# WHAT IS REQUIRED
Repeat the data precisely as given.

· · · ·

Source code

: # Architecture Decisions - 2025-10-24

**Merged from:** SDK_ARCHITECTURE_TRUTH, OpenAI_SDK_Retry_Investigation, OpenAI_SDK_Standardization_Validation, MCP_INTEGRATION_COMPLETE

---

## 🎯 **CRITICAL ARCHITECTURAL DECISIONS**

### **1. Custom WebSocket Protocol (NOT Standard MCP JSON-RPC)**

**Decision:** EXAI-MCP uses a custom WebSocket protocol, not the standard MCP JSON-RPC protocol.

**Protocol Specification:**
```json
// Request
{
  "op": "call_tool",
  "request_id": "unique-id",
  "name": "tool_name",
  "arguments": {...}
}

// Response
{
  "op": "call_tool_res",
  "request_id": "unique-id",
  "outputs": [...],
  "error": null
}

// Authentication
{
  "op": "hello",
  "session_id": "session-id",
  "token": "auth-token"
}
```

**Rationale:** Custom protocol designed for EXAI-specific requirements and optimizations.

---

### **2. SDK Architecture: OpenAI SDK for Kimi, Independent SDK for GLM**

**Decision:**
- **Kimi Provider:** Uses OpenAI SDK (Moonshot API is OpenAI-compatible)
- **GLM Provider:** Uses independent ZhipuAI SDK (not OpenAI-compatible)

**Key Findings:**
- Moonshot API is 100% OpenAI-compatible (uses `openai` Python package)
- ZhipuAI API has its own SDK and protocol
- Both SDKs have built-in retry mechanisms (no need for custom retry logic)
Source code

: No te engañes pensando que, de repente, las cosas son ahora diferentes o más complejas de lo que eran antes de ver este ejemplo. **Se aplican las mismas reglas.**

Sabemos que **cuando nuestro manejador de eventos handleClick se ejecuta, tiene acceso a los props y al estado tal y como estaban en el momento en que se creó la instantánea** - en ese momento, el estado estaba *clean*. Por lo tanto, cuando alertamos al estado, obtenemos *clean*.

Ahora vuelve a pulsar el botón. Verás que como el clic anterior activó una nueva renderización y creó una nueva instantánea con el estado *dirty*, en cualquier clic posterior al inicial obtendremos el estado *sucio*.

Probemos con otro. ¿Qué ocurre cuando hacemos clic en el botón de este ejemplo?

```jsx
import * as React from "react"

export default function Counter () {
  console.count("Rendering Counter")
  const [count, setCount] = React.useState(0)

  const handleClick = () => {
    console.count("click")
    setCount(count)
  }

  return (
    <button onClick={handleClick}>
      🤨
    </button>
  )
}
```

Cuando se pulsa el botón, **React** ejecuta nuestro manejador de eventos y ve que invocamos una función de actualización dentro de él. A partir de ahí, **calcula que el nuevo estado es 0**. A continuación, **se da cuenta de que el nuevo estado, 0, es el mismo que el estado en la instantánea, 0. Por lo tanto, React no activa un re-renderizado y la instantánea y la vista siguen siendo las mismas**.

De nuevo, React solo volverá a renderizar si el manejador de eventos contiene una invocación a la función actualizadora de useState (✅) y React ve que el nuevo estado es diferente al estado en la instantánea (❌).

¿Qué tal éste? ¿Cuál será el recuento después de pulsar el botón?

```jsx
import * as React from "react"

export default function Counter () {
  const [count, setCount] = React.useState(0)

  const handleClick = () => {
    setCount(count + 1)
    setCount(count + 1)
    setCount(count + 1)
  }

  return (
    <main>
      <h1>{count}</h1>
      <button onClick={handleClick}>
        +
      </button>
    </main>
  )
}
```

· · · ·

# RESULT OF THIS TASK
Source code

: # Architecture Decisions - 2025-10-24

**Merged from:** SDK_ARCHITECTURE_TRUTH, OpenAI_SDK_Retry_Investigation, OpenAI_SDK_Standardization_Validation, MCP_INTEGRATION_COMPLETE

---

## 🎯 **CRITICAL ARCHITECTURAL DECISIONS**

### **1. Custom WebSocket Protocol (NOT Standard MCP JSON-RPC)**

**Decision:** EXAI-MCP uses a custom WebSocket protocol, not the standard MCP JSON-RPC protocol.

**Protocol Specification:**
```json
// Request
{
  "op": "call_tool",
  "request_id": "unique-id",
  "name": "tool_name",
  "arguments": {...}
}

// Response
{
  "op": "call_tool_res",
  "request_id": "unique-id",
  "outputs": [...],
  "error": null
}

// Authentication
{
  "op": "hello",
  "session_id": "session-id",
  "token": "auth-token"
}
```

**Rationale:** Custom protocol designed for EXAI-specific requirements and optimizations.

---

### **2. SDK Architecture: OpenAI SDK for Kimi, Independent SDK for GLM**

**Decision:**
- **Kimi Provider:** Uses OpenAI SDK (Moonshot API is OpenAI-compatible)
- **GLM Provider:** Uses independent ZhipuAI SDK (not OpenAI-compatible)

**Key Findings:**
- Moonshot API is 100% OpenAI-compatible (uses `openai` Python package)
- ZhipuAI API has its own SDK and protocol
- Both SDKs have built-in retry mechanisms (no need for custom retry logic)
Source code

: No te engañes pensando que, de repente, las cosas son ahora diferentes o más complejas de lo que eran antes de ver este ejemplo. **Se aplican las mismas reglas.**

Sabemos que **cuando nuestro manejador de eventos handleClick se ejecuta, tiene acceso a los props y al estado tal y como estaban en el momento en que se creó la instantánea** - en ese momento, el estado estaba *clean*. Por lo tanto, cuando alertamos al estado, obtenemos *clean*.

Ahora vuelve a pulsar el botón. Verás que como el clic anterior activó una nueva renderización y creó una nueva instantánea con el estado *dirty*, en cualquier clic posterior al inicial obtendremos el estado *sucio*.

Probemos con otro. ¿Qué ocurre cuando hacemos clic en el botón de este ejemplo?

```jsx
import * as React from "react"

export default function Counter () {
  console.count("Rendering Counter")
  const [count, setCount] = React.useState(0)

  const handleClick = () => {
    console.count("click")
    setCount(count)
  }

  return (
    <button onClick={handleClick}>
      🤨
    </button>
  )
}
```

Cuando se pulsa el botón, **React** ejecuta nuestro manejador de eventos y ve que invocamos una función de actualización dentro de él. A partir de ahí, **calcula que el nuevo estado es 0**. A continuación, **se da cuenta de que el nuevo estado, 0, es el mismo que el estado en la instantánea, 0. Por lo tanto, React no activa un re-renderizado y la instantánea y la vista siguen siendo las mismas**.

De nuevo, React solo volverá a renderizar si el manejador de eventos contiene una invocación a la función actualizadora de useState (✅) y React ve que el nuevo estado es diferente al estado en la instantánea (❌).

¿Qué tal éste? ¿Cuál será el recuento después de pulsar el botón?

```jsx
import * as React from "react"

export default function Counter () {
  const [count, setCount] = React.useState(0)

  const handleClick = () => {
    setCount(count + 1)
    setCount(count + 1)
    setCount(count + 1)
  }

  return (
    <main>
      <h1>{count}</h1>
      <button onClick={handleClick}>
        +
      </button>
    </main>
  )
}
```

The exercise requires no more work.